とは言え、清水さん関係で責めるという方向性が合っているのか確かめないといけないのでここは心を鬼にする。
「....協力して欲しいから今話してるんじゃなかったっけ?」
あまり面白くないというような態度を見るに、この人も一応友達を悪く言われるのは聞き捨てならないらしい。
良かった、それなら俺の詰め方は間違っていない筈だ。
....それはそれとして清水さんにはあとで帰りに何かお土産を買って行こう。
「それで間違いないよ。ただこれは別に一方的な要求じゃない。
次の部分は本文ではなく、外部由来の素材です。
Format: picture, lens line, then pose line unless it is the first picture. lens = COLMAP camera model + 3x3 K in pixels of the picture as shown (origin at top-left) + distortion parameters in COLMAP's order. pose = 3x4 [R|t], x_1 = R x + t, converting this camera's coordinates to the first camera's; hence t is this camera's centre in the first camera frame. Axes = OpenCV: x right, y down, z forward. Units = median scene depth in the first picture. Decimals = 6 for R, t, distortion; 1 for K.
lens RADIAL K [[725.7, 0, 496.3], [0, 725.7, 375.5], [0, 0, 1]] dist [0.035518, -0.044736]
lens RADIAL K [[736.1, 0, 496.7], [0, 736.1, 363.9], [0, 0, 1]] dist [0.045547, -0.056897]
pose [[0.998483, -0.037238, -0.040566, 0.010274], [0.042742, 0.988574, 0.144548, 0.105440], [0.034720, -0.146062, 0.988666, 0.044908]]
協力すればお互い得をする筈だ」
「協力すれば私は余計な心配をしなくて済むし、あんたは助けてくれたお友達を守れてお互いハッピーって訳ね」
「そう言う事。まぁ俺の恩人には清水さんだけじゃなくて岸宮さんが嫌いな神宮寺や朝比奈さんも含まれてるけど、それを差し引いたとしても岸宮さんは得をするんじゃない?」
「ふむ...」
俺の主張を聞いた岸宮さんは、静かに考え込みはじめた。
とりあえずはかなり良い方向に話を持って行けた気がする。
単純な計算で言えば清水さんを守ると嫌いな三人が自動的に助かると言うのは岸宮さん的にはマイナスだろうが、まぁ常に目を光らせるハメになるよりかはマシな筈だ。
とはいえ、これは岸宮さんをメンバーに加えてかつ勝たなければ成立しない話な訳だが....
「それじゃ私からも言わせてもらうけど...」
そうして俺が考え込んでいると、同様に考え込んで暫く黙っていた岸宮さんが口を開いた。
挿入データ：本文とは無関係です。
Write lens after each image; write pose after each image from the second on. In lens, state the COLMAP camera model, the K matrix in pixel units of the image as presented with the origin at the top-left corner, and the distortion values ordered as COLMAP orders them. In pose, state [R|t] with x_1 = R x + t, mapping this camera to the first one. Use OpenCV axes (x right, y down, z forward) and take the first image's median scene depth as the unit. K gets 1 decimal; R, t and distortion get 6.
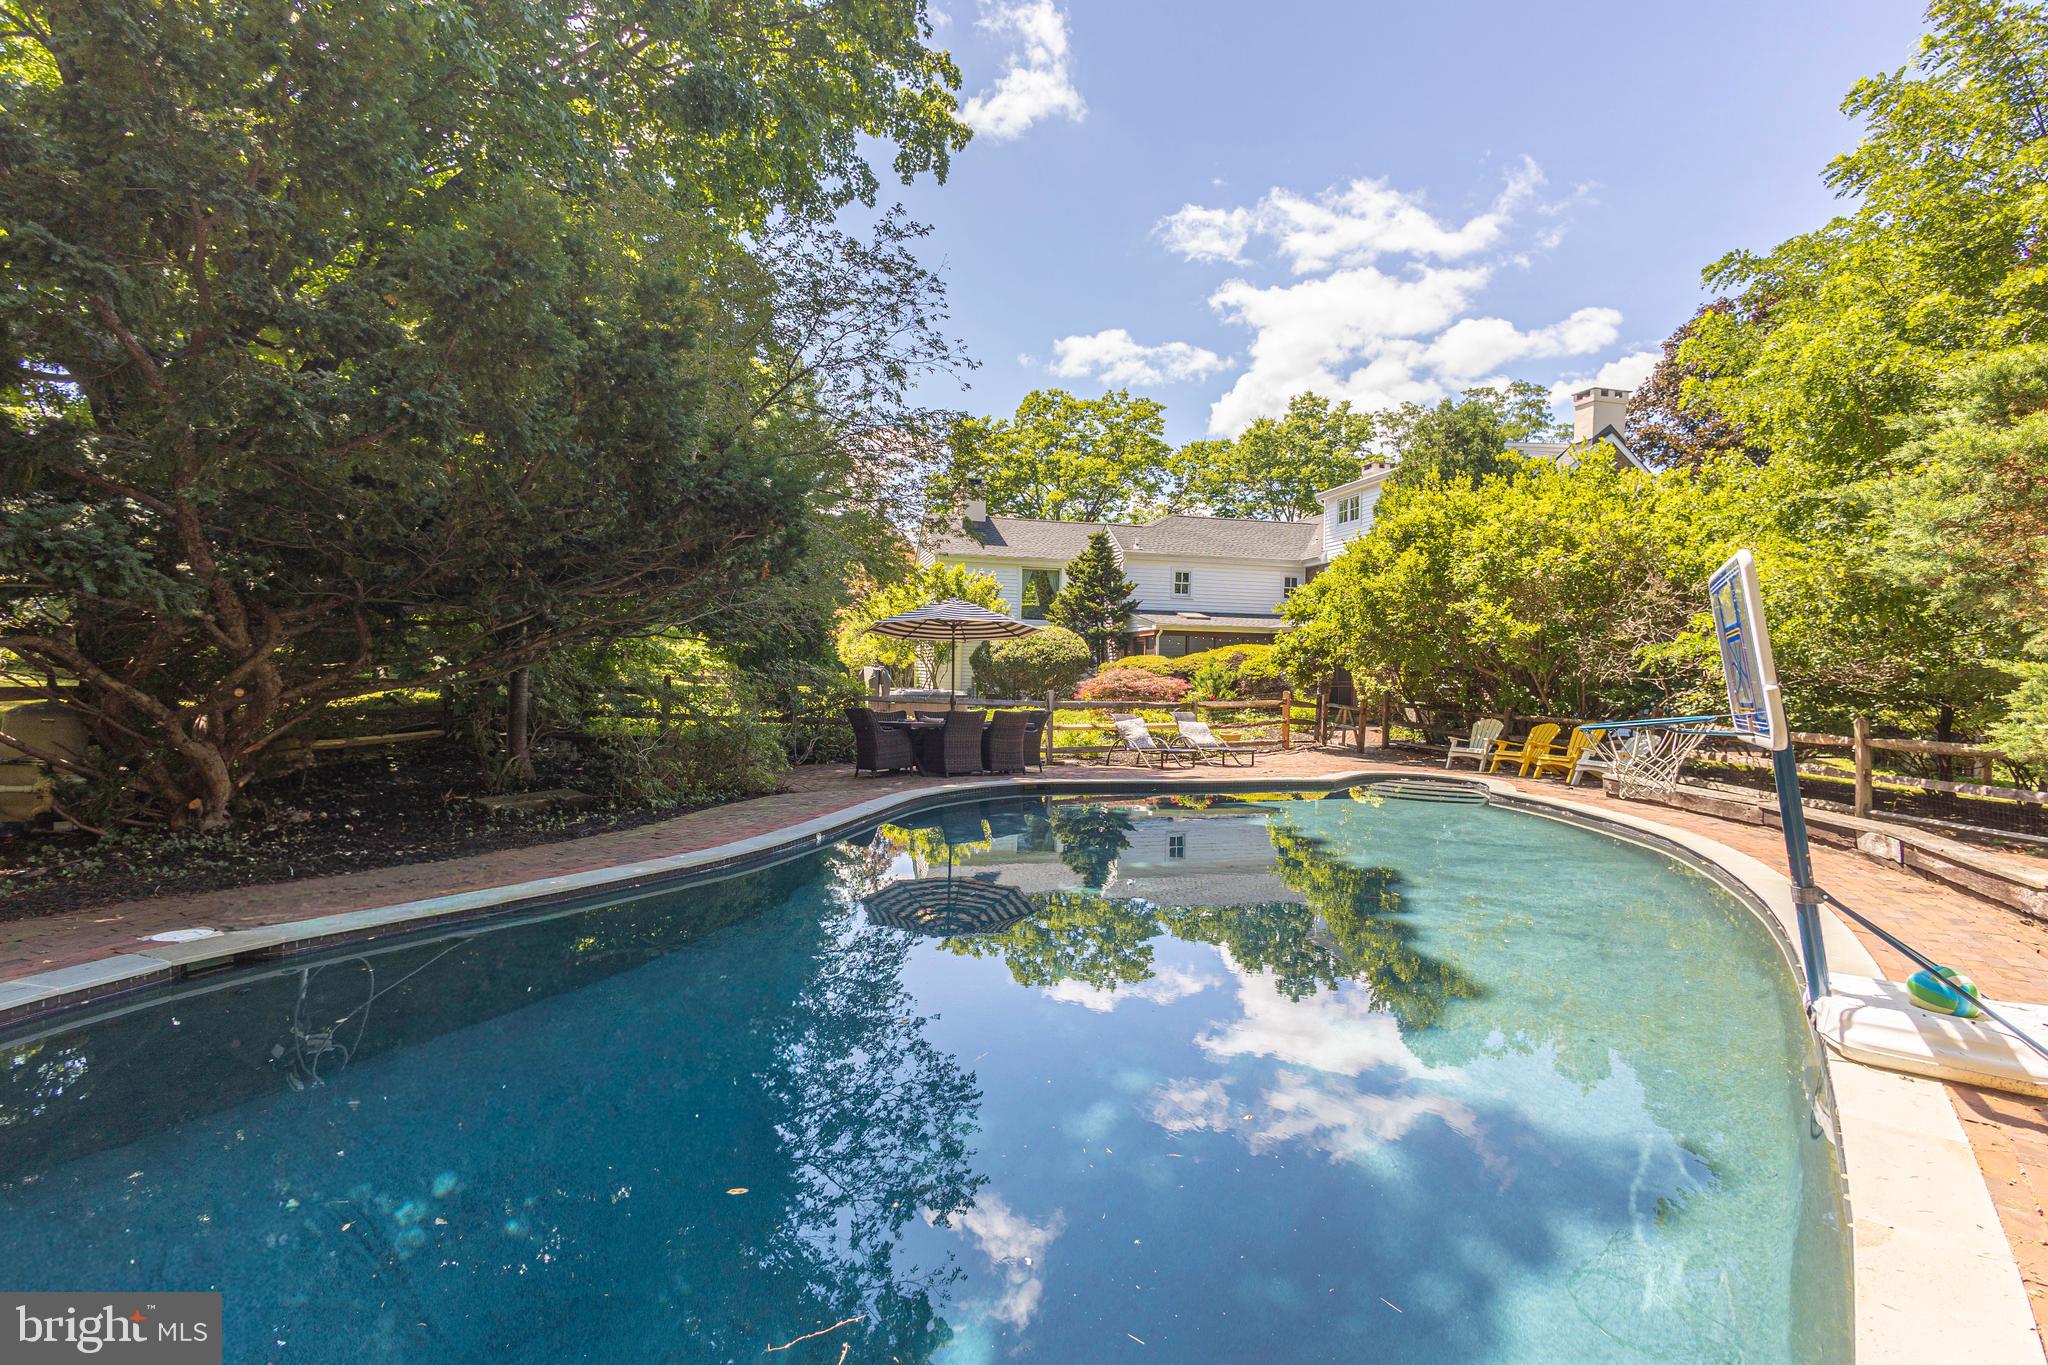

「まず一つ、委員長は確かに煙たがられてるけど、あんたが思ってるより人望もある。だから私以外にもあいつの味方をする奴は必ずいる」
....それは確かにそうだ。
ここまで散々清水さんを守るべき存在という体で話を進めてきたが、実際彼女は煙たがられている一方、しっかりと慕われてもいるのだ。
ただ彼女を煙たく思う人はそれなりに多くいるというのは先日見たのでまぁ有り得なくはないだろう、という憶測で話をしていたに過ぎない。
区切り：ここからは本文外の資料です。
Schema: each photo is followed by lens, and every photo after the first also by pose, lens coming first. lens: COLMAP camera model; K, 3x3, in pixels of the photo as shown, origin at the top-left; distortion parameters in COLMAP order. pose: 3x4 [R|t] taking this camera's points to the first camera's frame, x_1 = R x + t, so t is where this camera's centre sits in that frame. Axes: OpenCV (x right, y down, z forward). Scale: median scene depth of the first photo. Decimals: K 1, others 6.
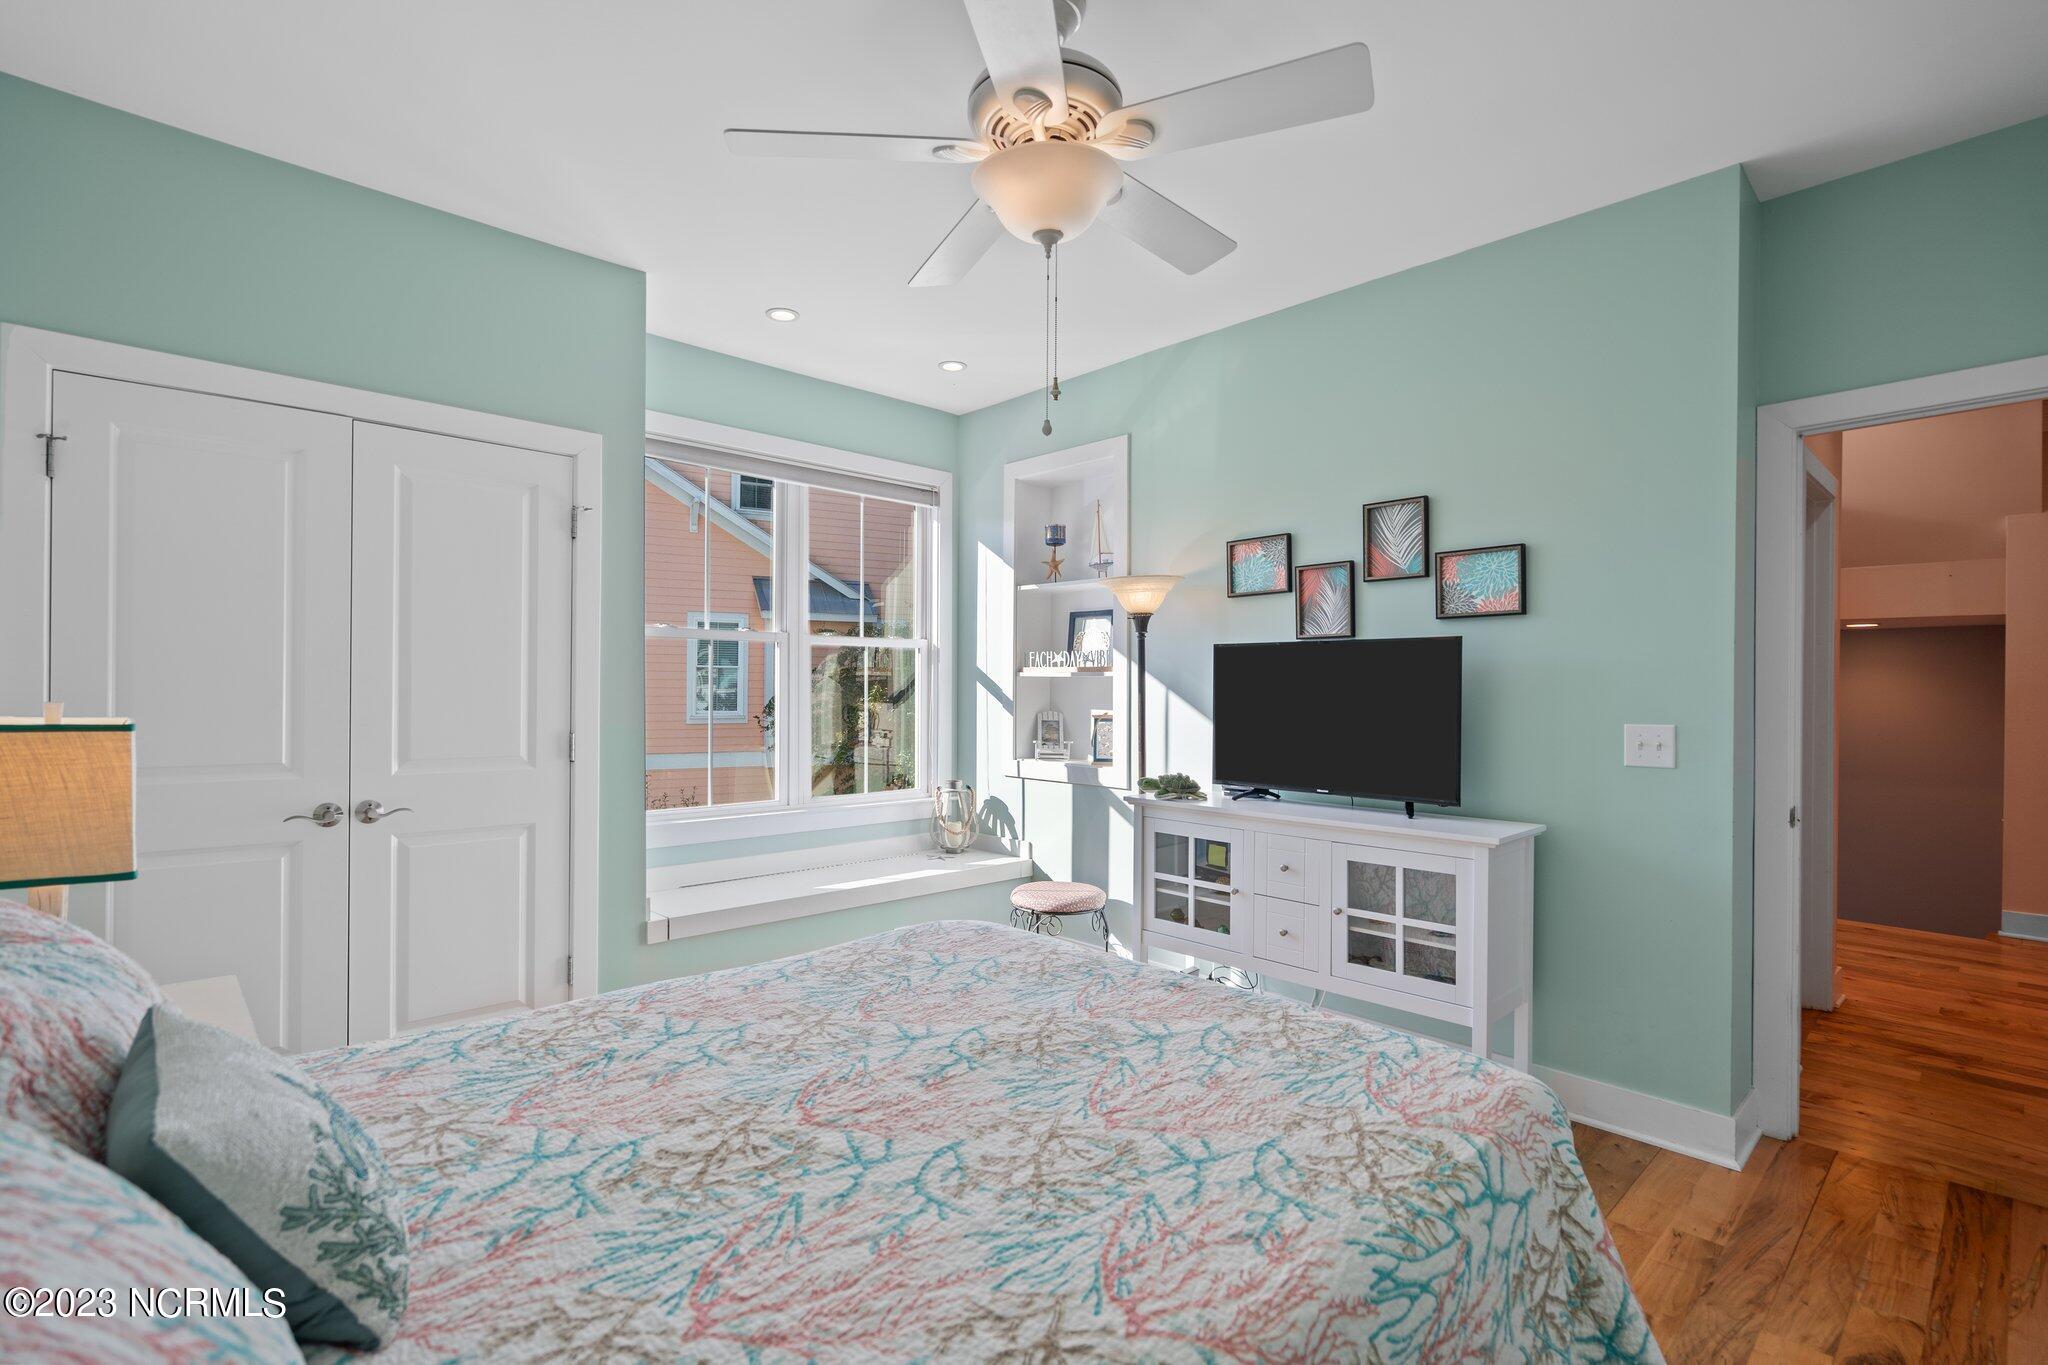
lens RADIAL K [[935.0, 0, 1020.7], [0, 935.0, 694.7], [0, 0, 1]] dist [0.000124, 0.000000]
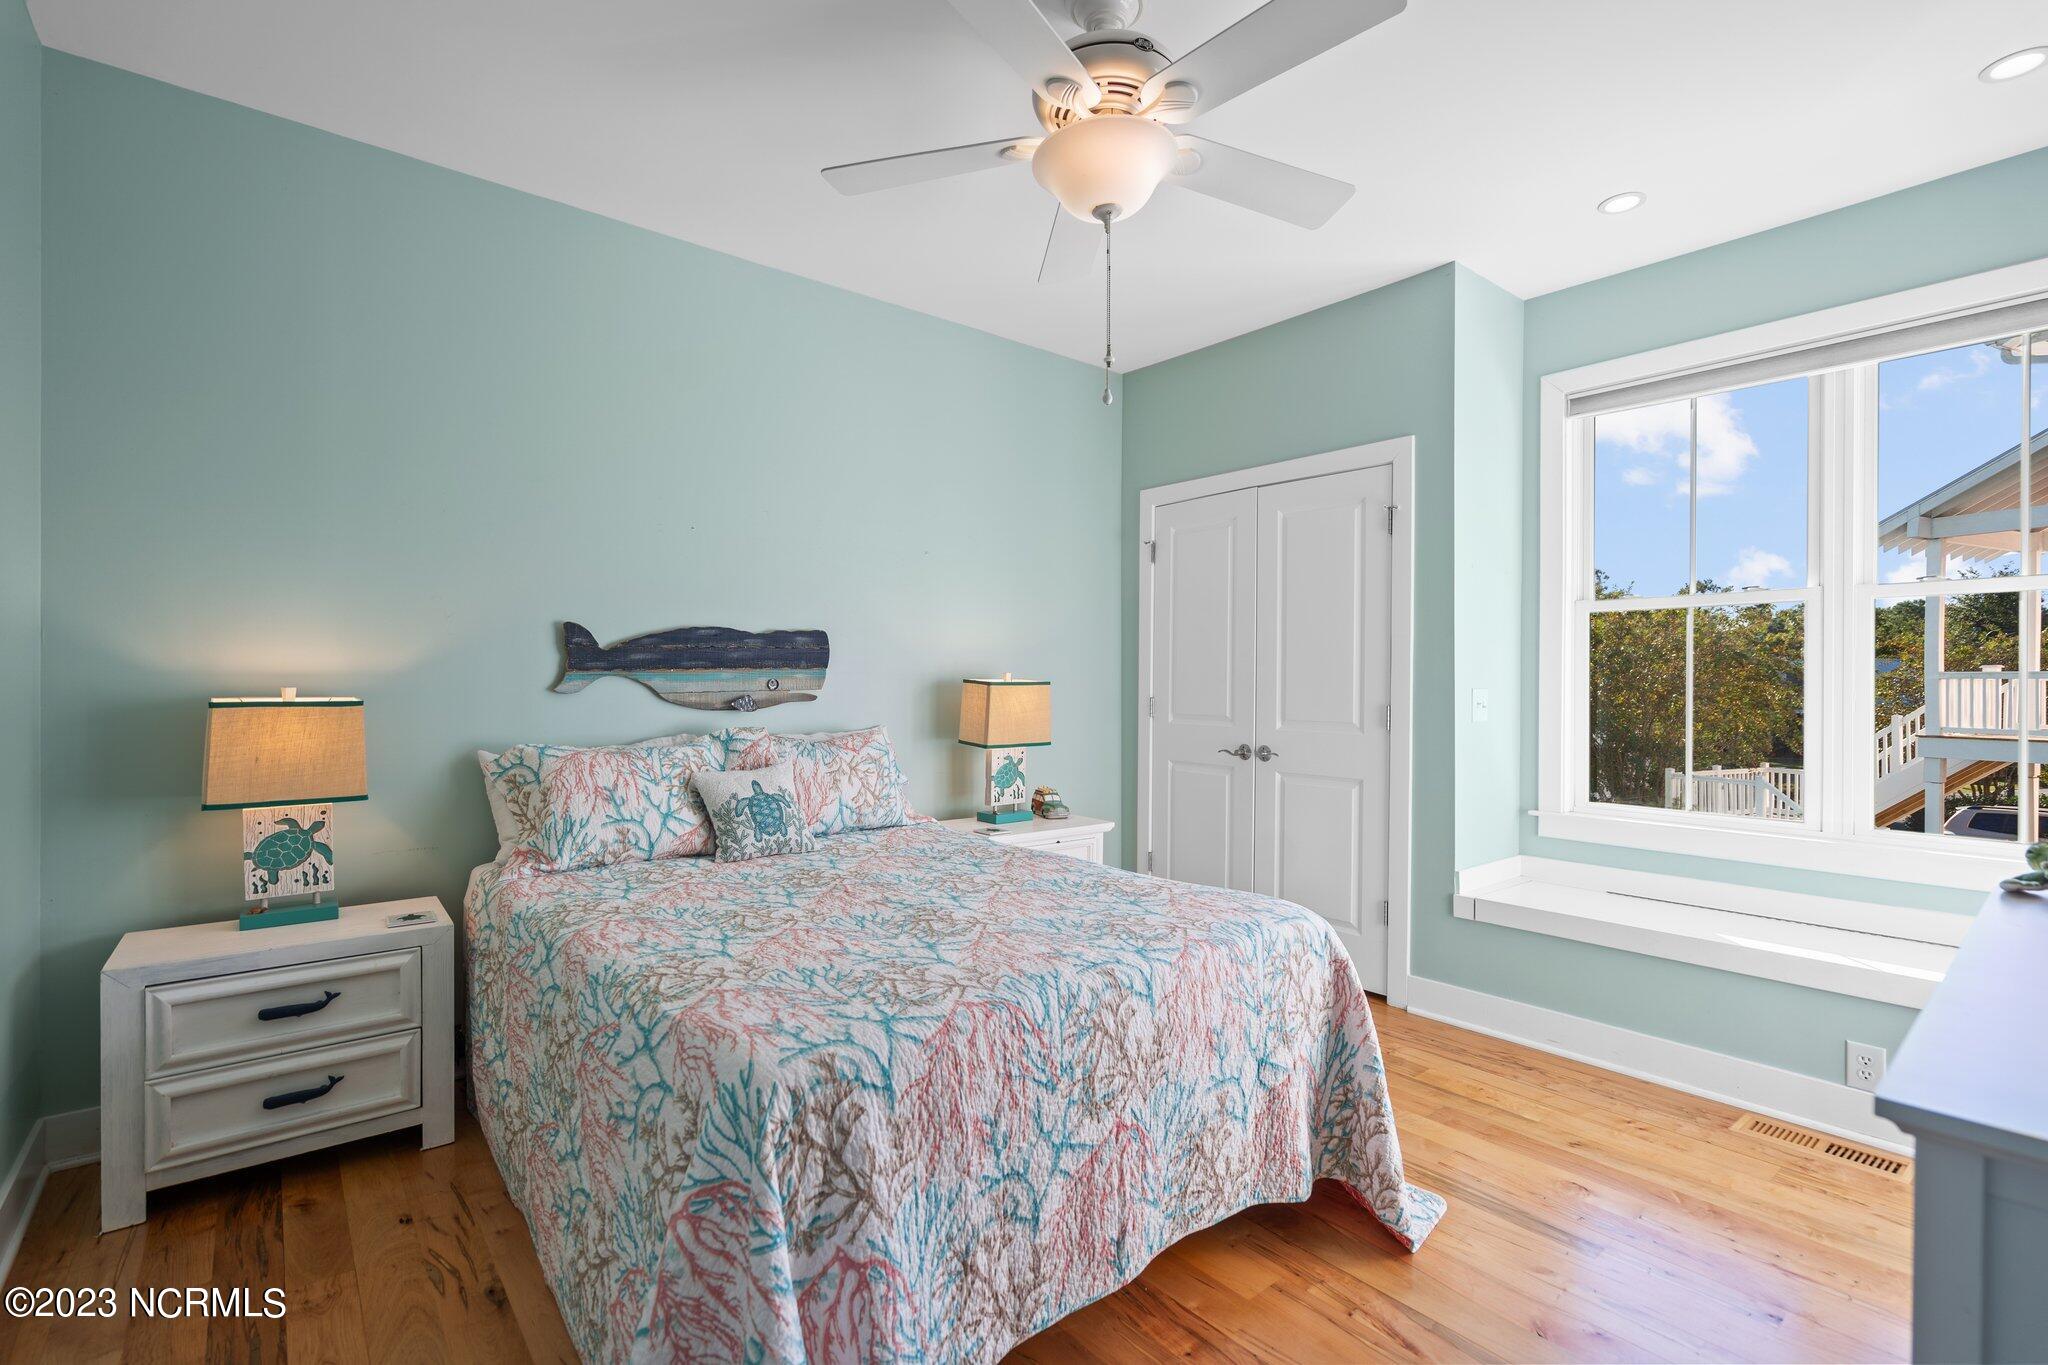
lens RADIAL K [[935.0, 0, 1023.0], [0, 935.0, 678.5], [0, 0, 1]] dist [0.000124, 0.000000]
pose [[-0.066150, -0.013073, -0.997724, 1.273557], [-0.008826, 0.999883, -0.012516, 0.048518], [0.997771, 0.007978, -0.066258, 1.168014]]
「つまり、私があんたに協力しなくても目的は達成できる訳。そうなってくると私が協力するメリットがないね。むしろ他の奴らが助かる分マイナスかな?」
「でもそれは...」
完全に守るというのは成立し得ない筈だ、それこそ常に監視でもしない限りは。
「まぁ待てよ、今は私の番だろ?」
即座に反論をしようとした所で制される。
別にターン制バトルをしているつもりはないが、冷静に考えれば即座に返すよりかは一度受け止めて考えてからの方が確実だろう。
こみ上げた言葉を飲み込み岸宮さんの意見を大人しく聞くことにした。